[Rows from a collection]
____________________

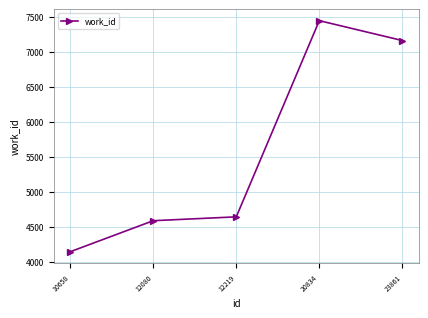

Does the chart display data point markers on the line(s)?

Yes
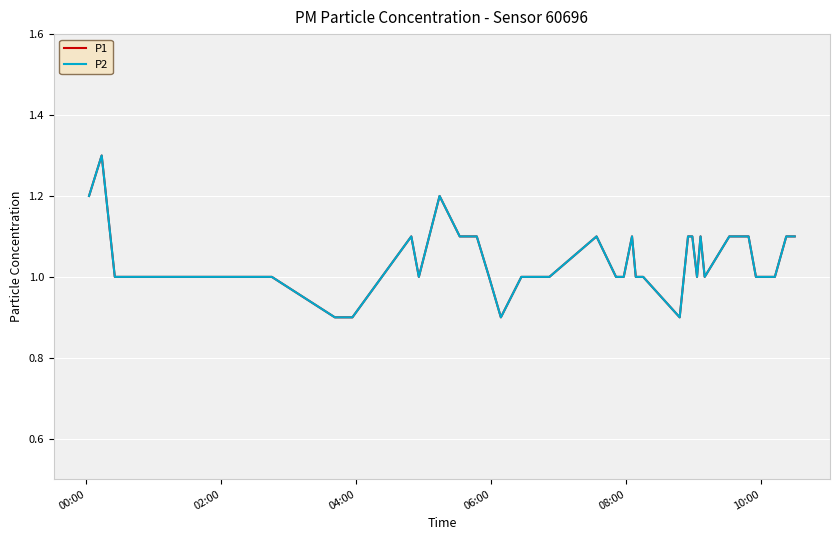

True or false: P1 and P2 cross at least once.

False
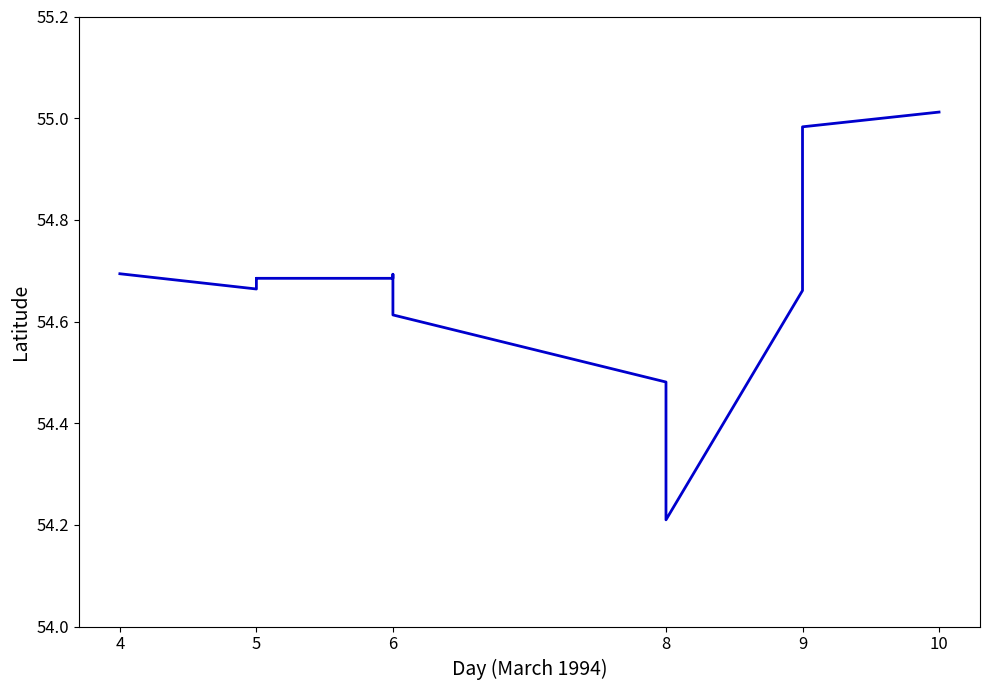

True or false: the data shows 19.8 at 5.

False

____________________

How many lines of the rows contain the string "data", matching case exactly? Give only the number.

2